Необходимо было принять некоторые оборонительные меры. Посоветовавшись с женой, я решил, что мне самому не следовало идти к Н., которую я хотел попросить съездить в Москву (элементарная в наши дни мысль — позвонить по телефону — даже не пришла мне в голову). Жена позвонила Н. из автомата и сказала, что я прошу ее зайти к Ш. в такое-то время. Ш. жила в огромном писательском доме (так называеомом «недоскребе») со сложной системой коридоров, соединяющих различные лестницы. В этом доме можно было назначить явку полудюжине шпионов так, что ни один из них не увидит другого.
Конечно, все эти предосторожности были смешноваты, и обе женщины вволю поиздевались надо мною. «Сейчас же никого не сажают. А тебя — писателя, подполковника, с орденами!.. Что за чушь!»
Тем не менее Н. согласилась и через два дня, вернувшись, сообщила, что Гансовский весьма благодарен за информацию и очень обеспокоен.
Несколько странным показалось мне это: будто я сообщал ему о крупном проигрыше в преферанс или об очередной девальвации рубля. Обеспокоен? Так напиши хоть две строчки: ведь тебя тоже могут вызвать. Что ты будешь говорить?
— Он действительно был очень обеспокоен, — повторила Н. — У меня было такое ощущение, что у него самого какие-то неприятности.
Еще того лучше. Тем более можно было написать!
С Гансовским нас связывала тесная, я бы сказал — нежная дружба. В ней не было ни грана того грубоватого налета, когда друзья делятся подробностями своей интимной жизни и время от времени оказывают друг другу известные услуги. И это не из ханжества. Ханжество вообще не было свойственно Гансовскому. Ему был свойственен цинизм.
Именно этот цинизм и что-то во внешности отталкивало меня от него на протяжении тех двух или трех лет, что мы были знакомы «визуально». Он кончал аспирантуру, я встречал его то в Публичке, то в писательском клубе, то кто-нибудь рассказывал мне о каком-либо его высказывании. Все в нем не нравилось мне.

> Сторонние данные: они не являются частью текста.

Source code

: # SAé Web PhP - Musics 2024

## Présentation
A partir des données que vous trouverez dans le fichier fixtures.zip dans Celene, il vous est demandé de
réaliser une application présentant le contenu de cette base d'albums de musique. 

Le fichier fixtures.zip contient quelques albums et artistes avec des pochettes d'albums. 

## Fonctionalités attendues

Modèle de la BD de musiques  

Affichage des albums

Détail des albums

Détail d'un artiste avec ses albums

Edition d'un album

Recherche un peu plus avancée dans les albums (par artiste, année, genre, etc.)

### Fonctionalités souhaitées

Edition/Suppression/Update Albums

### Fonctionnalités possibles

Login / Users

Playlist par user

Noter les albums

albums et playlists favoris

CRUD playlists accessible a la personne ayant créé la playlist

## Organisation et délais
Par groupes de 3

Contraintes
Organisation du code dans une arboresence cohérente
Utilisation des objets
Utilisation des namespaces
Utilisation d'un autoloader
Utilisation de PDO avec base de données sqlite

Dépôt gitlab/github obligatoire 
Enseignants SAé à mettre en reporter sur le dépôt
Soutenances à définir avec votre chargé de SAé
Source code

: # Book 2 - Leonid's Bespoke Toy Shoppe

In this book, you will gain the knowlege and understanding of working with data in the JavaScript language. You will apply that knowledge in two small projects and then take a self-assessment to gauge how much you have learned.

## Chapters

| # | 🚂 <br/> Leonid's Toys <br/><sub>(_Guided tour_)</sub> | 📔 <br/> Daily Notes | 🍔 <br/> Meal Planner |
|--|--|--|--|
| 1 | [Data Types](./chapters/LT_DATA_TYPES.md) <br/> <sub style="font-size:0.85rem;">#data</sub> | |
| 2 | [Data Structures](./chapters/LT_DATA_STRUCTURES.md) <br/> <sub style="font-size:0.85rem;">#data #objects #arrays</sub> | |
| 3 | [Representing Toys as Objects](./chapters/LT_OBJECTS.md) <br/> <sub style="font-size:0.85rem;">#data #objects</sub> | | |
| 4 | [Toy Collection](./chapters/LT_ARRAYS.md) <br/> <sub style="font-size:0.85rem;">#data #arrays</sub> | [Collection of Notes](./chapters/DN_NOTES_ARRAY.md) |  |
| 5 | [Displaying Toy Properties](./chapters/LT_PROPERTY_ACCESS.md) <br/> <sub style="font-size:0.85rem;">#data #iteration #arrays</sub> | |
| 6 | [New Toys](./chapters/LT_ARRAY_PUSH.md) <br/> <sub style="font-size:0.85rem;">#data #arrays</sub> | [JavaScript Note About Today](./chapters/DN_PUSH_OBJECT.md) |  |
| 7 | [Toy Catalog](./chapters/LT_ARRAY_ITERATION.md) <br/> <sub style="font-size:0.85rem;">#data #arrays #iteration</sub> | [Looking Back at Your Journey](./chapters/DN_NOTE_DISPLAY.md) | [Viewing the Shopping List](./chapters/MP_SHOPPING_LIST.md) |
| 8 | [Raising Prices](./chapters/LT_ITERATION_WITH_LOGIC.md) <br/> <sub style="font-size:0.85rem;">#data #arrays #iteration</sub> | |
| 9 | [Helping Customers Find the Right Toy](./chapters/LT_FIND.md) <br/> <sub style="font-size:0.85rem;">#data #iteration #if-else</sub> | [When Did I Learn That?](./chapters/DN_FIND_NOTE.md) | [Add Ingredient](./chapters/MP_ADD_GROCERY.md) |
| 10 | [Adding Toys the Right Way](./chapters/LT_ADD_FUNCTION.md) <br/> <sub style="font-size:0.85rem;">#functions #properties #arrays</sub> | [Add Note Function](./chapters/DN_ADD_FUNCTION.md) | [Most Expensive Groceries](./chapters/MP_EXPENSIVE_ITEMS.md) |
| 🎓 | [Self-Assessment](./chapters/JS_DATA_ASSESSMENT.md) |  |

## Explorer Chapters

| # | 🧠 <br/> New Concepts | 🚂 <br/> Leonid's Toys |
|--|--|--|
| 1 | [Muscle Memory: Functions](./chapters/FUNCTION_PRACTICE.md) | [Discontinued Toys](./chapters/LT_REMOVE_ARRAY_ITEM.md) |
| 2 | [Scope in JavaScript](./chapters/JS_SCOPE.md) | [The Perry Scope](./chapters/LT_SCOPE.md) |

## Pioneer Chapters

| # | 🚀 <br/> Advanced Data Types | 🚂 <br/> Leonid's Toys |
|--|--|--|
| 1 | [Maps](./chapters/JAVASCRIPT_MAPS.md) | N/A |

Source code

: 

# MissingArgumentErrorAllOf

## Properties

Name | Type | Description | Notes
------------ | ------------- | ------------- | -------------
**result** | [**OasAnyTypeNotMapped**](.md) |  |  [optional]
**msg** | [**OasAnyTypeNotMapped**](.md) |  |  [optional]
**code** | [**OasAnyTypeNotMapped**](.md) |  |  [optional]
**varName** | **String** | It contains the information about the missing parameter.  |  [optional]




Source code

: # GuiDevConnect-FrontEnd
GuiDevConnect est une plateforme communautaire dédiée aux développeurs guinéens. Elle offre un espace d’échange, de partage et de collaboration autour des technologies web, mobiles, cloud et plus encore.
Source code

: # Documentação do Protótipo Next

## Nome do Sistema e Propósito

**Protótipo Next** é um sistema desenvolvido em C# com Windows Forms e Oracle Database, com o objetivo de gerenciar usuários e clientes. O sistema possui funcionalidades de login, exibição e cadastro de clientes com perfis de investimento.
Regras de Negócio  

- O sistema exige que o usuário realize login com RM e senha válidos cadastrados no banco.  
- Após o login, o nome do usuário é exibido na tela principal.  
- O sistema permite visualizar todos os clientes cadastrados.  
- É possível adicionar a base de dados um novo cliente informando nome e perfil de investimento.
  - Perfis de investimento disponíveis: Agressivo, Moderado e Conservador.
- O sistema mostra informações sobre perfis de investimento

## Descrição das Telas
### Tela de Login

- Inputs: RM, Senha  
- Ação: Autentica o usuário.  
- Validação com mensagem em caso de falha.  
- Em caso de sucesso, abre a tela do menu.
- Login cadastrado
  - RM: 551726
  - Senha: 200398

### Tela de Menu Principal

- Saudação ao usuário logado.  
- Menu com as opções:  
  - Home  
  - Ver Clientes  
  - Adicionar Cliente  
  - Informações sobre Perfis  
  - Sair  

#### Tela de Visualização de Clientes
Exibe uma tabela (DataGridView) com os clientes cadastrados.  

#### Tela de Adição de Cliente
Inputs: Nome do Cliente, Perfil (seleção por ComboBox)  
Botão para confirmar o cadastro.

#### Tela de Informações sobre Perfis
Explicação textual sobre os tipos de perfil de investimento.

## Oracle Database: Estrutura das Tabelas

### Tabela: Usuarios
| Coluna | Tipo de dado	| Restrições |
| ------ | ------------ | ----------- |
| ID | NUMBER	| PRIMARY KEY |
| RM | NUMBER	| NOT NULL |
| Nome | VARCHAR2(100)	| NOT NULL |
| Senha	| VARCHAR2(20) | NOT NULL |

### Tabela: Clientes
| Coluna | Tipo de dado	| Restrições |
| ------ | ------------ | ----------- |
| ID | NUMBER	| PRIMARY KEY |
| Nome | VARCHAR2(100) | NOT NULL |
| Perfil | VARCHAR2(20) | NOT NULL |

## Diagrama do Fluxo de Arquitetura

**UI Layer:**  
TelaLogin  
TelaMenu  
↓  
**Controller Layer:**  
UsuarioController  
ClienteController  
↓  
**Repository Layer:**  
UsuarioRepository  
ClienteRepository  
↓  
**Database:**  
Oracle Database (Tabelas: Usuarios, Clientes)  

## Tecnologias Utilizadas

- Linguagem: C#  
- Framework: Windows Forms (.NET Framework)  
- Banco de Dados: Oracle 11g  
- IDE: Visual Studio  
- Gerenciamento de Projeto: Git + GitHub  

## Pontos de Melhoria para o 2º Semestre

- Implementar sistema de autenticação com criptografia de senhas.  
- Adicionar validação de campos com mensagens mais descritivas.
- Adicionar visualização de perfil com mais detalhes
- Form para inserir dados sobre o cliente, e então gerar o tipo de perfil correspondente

Однако однажды — было это, вероятно, весной 1954 года — ко мне зашла Маша Д. и привела его с собой. Я скорчил недовольную мину, открыл принесенную ими бутылку вина. И вдруг стихийно возник разговор о войне.
Гансовский воевал рядовым солдатом, был тяжело ранен под Невской Дубровкой и затем оказался в качестве инвалида то ли в Ташкенте, то ли в Алма-Ате. Он видел ту войну, которую видел и я — без сахарина и акварельных красок, и еще он видел глубокий советский тыл, которого я никогда не видел. И рассказывал он об этом жестко и впечатляюще.
— Как вам не стыдно! — сказал я вдруг. — Почему вы не пишете об этом? На кой черт вы сочиняете вонючие рассказики о несчастных американских безработных, которых вы никогда не видели и которые живут, вероятно, лучше, чем мы с вами?